▸ **What this task involves**: Only an exact repeat of the listing, without its images, counts as the answer.

▸ **Input for this task**:
==*==

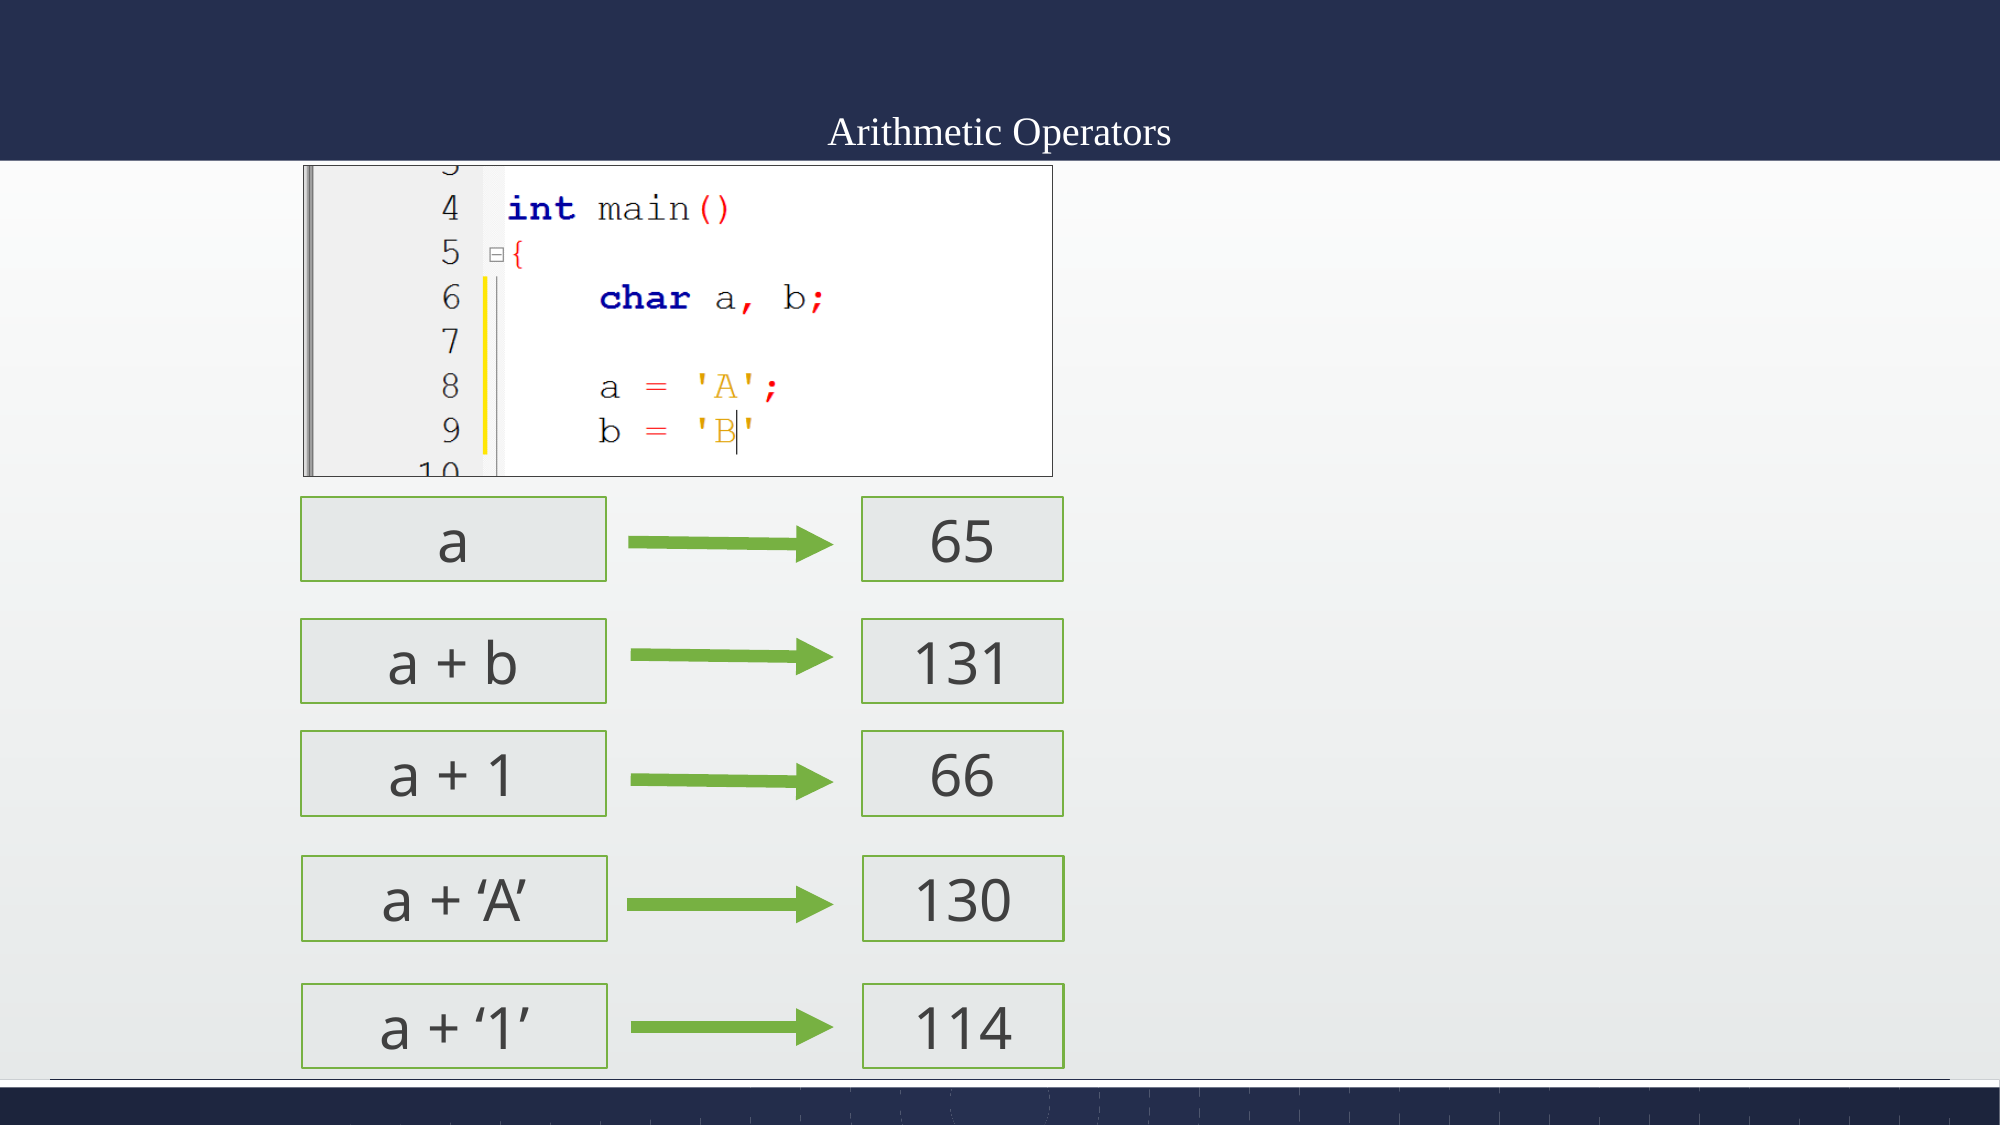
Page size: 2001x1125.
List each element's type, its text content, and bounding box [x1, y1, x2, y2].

text_box a + b [300, 618, 607, 704]
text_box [630, 779, 834, 783]
text_box a + ‘A’ [301, 855, 608, 942]
text_box a + 1 [300, 730, 607, 817]
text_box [630, 654, 834, 658]
text_box a [300, 496, 607, 582]
title Arithmetic Operators [0, 0, 2000, 161]
list example character [219, 160, 1780, 1086]
text_box 131 [861, 618, 1064, 704]
text_box 130 [862, 855, 1065, 942]
picture [303, 165, 1052, 478]
text_box 66 [861, 730, 1064, 817]
text_box a + ‘1’ [301, 983, 608, 1069]
text_box 65 [861, 496, 1064, 582]
text_box 114 [862, 983, 1065, 1069]
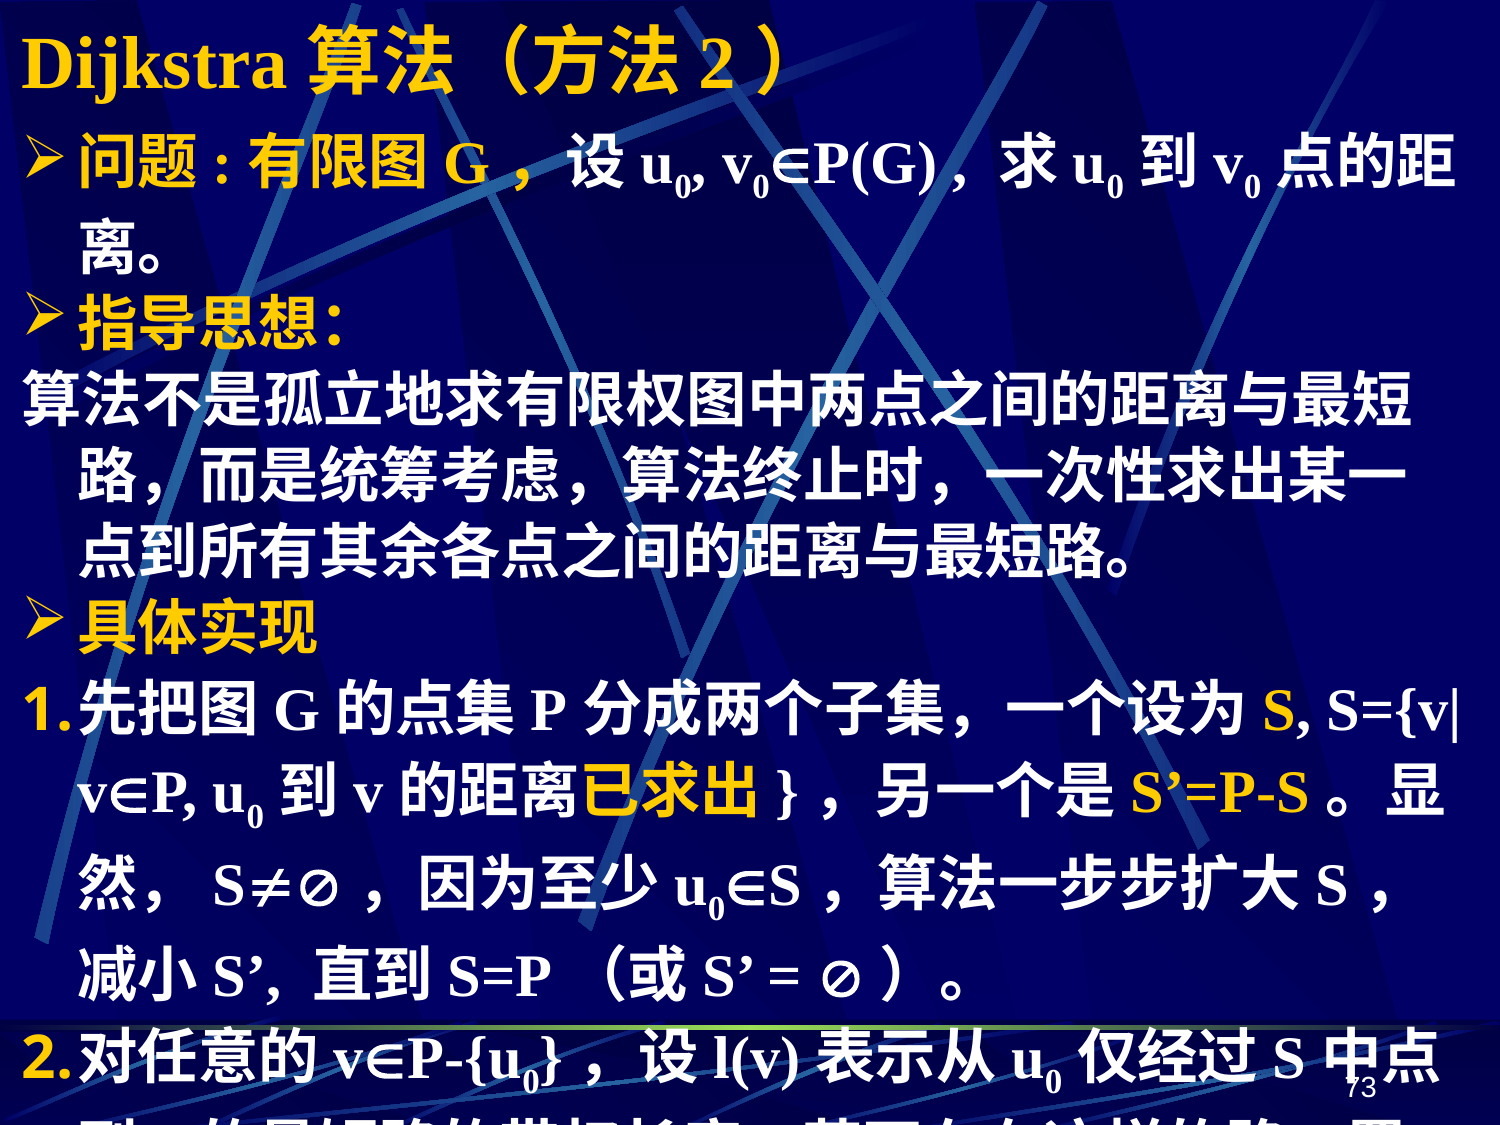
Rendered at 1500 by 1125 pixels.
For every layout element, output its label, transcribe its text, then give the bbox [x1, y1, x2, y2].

list 问题:有限图G，设u0, v0P(G) , 求u0到v0点的距离。 指导思想： 算法不是孤立地求有限权图中两点之间的距离与最短路，而是统筹考虑，算法终止时，一次性求出某一点到所有其余各点之间的距离与最短路。 具体实现 先把图G的点集P分成两个子集，一个设为S, S={v|vP, u0到v的距离已求出}，另一个是S’=P-S。显然，S，因为至少u0S，算法一步步扩大S，减小S’, 直到S=P（或S’ = ）。 对任意的vP-{u0}，设l(v)表示从u0仅经过S中点到v的最短路的带权长度。若不存在这样的路，置l(v)= ∞。 [6, 111, 1482, 1100]
title Dijkstra算法（方法2） [5, 4, 1344, 112]
slide_number 73 [1079, 1035, 1393, 1111]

==*==

▸ **Solution to this exercise**:
Page size: 2001x1125.
List each element's type, its text content, and bounding box [x1, y1, x2, y2].

text_box a + b [300, 618, 607, 704]
text_box [630, 779, 834, 783]
text_box a + ‘A’ [301, 855, 608, 942]
text_box a + 1 [300, 730, 607, 817]
text_box [630, 654, 834, 658]
text_box a [300, 496, 607, 582]
title Arithmetic Operators [0, 0, 2000, 161]
list example character [219, 160, 1780, 1086]
text_box 131 [861, 618, 1064, 704]
text_box 130 [862, 855, 1065, 942]
picture [303, 165, 1052, 478]
text_box 66 [861, 730, 1064, 817]
text_box a + ‘1’ [301, 983, 608, 1069]
text_box 65 [861, 496, 1064, 582]
text_box 114 [862, 983, 1065, 1069]
Rendered at 1500 by 1125 pixels.
For every layout element, output its label, transcribe its text, then give the bbox [x1, y1, x2, y2].

list 问题:有限图G，设u0, v0P(G) , 求u0到v0点的距离。 指导思想： 算法不是孤立地求有限权图中两点之间的距离与最短路，而是统筹考虑，算法终止时，一次性求出某一点到所有其余各点之间的距离与最短路。 具体实现 先把图G的点集P分成两个子集，一个设为S, S={v|vP, u0到v的距离已求出}，另一个是S’=P-S。显然，S，因为至少u0S，算法一步步扩大S，减小S’, 直到S=P（或S’ = ）。 对任意的vP-{u0}，设l(v)表示从u0仅经过S中点到v的最短路的带权长度。若不存在这样的路，置l(v)= ∞。 [6, 111, 1482, 1100]
title Dijkstra算法（方法2） [5, 4, 1344, 112]
slide_number 73 [1079, 1035, 1393, 1111]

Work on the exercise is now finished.